SHORT TASK →
Give all the records again with every "sub-region" renamed to "subdivision" and nothing else changed. Leave the pictures out.
··· MATERIALS PROVIDED ···
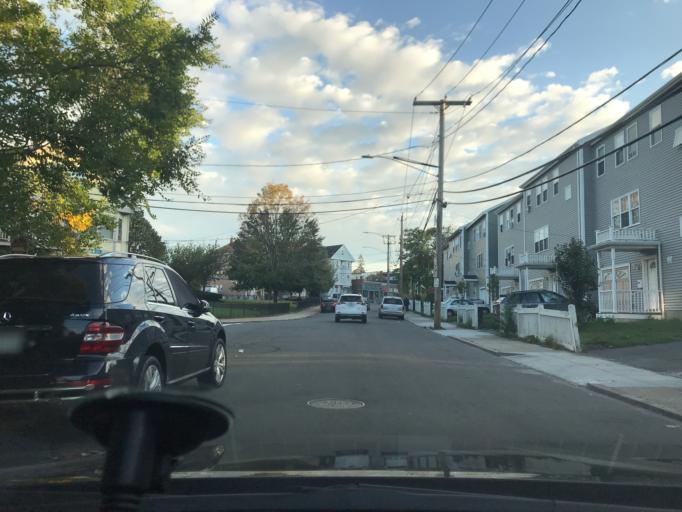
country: US
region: Massachusetts
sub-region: Suffolk County
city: Jamaica Plain
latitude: 42.3018
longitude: -71.0795
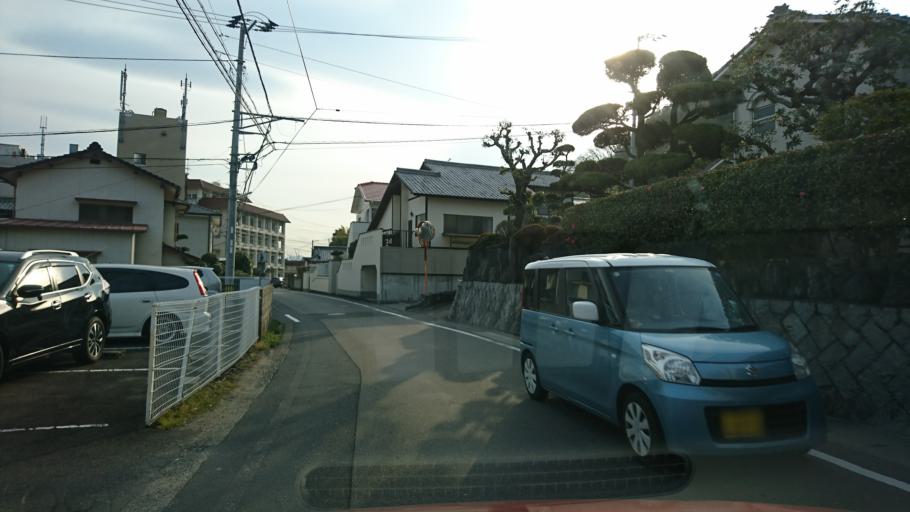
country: JP
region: Ehime
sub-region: Shikoku-chuo Shi
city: Matsuyama
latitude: 33.8576
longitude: 132.7767
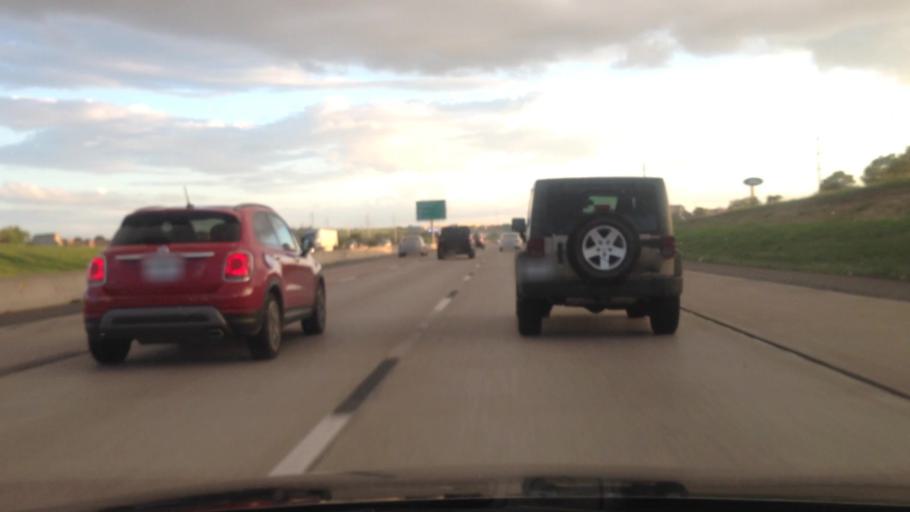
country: US
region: Texas
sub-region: Tarrant County
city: White Settlement
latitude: 32.7600
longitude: -97.4781
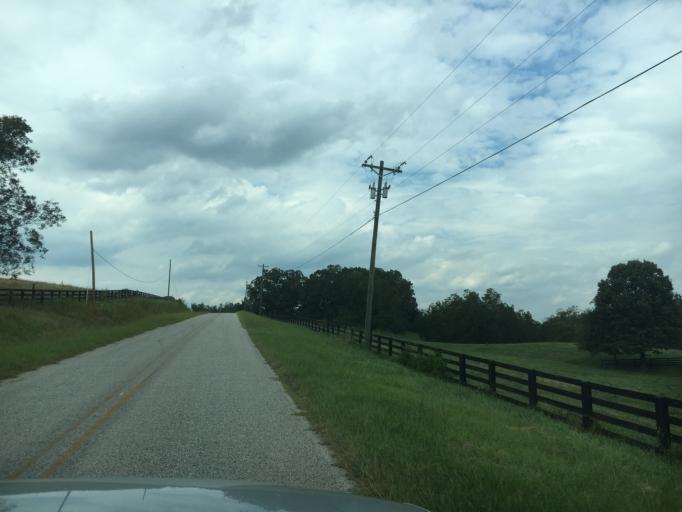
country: US
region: Georgia
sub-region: Franklin County
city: Gumlog
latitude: 34.4761
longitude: -83.0580
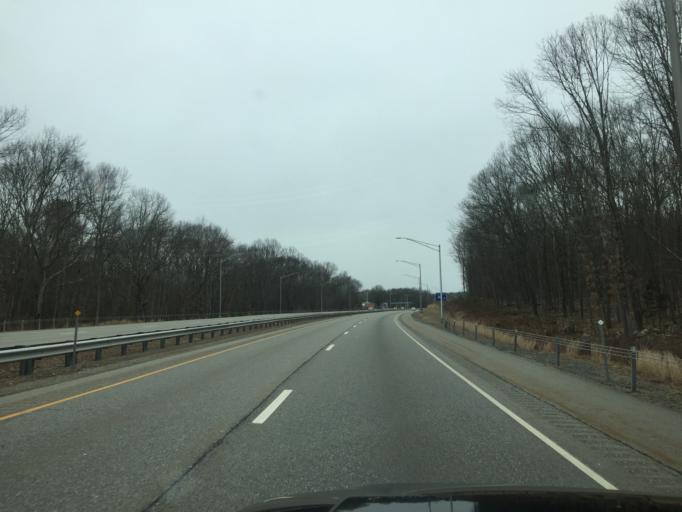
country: US
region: Connecticut
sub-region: Windham County
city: Wauregan
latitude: 41.7493
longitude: -71.8792
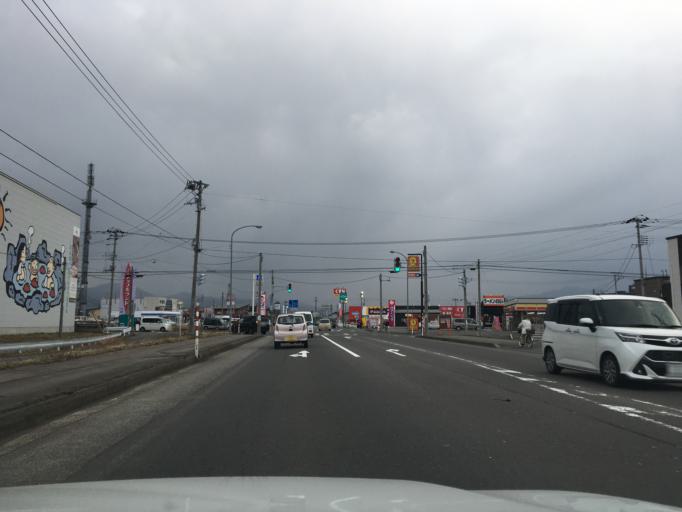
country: JP
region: Aomori
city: Kuroishi
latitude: 40.5868
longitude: 140.5689
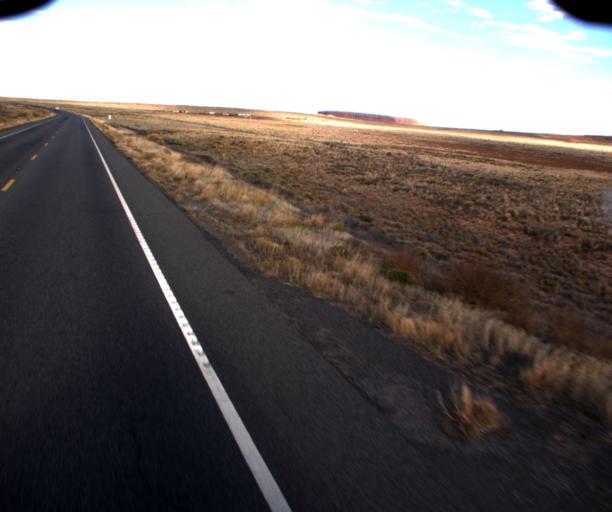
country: US
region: Arizona
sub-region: Apache County
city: Lukachukai
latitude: 36.9567
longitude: -109.3028
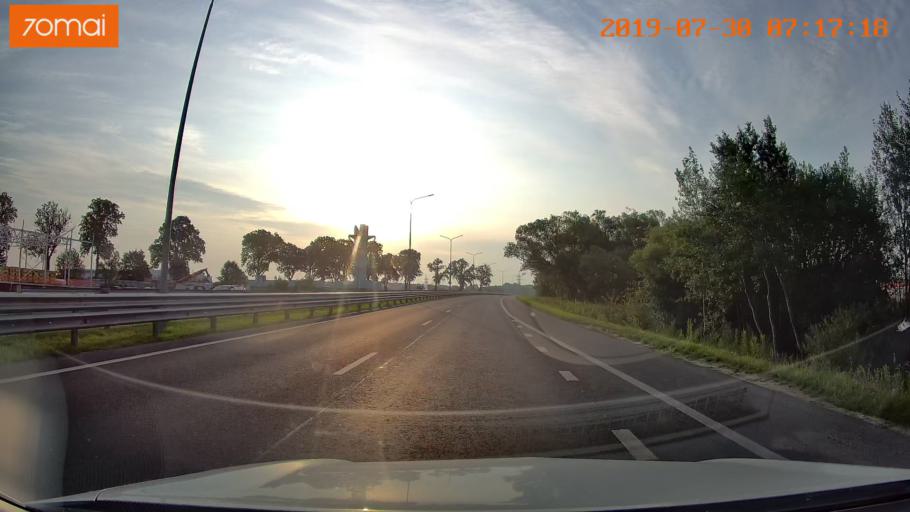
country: RU
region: Kaliningrad
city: Bol'shoe Isakovo
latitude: 54.7074
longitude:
···
THE COMPLETED TASK →
country: US
region: Massachusetts
subdivision: Suffolk County
city: Jamaica Plain
latitude: 42.3018
longitude: -71.0795
country: JP
region: Ehime
subdivision: Shikoku-chuo Shi
city: Matsuyama
latitude: 33.8576
longitude: 132.7767
country: US
region: Texas
subdivision: Tarrant County
city: White Settlement
latitude: 32.7600
longitude: -97.4781
country: US
region: Georgia
subdivision: Franklin County
city: Gumlog
latitude: 34.4761
longitude: -83.0580
country: US
region: Connecticut
subdivision: Windham County
city: Wauregan
latitude: 41.7493
longitude: -71.8792
country: JP
region: Aomori
city: Kuroishi
latitude: 40.5868
longitude: 140.5689
country: US
region: Arizona
subdivision: Apache County
city: Lukachukai
latitude: 36.9567
longitude: -109.3028
country: RU
region: Kaliningrad
city: Bol'shoe Isakovo
latitude: 54.7074
longitude:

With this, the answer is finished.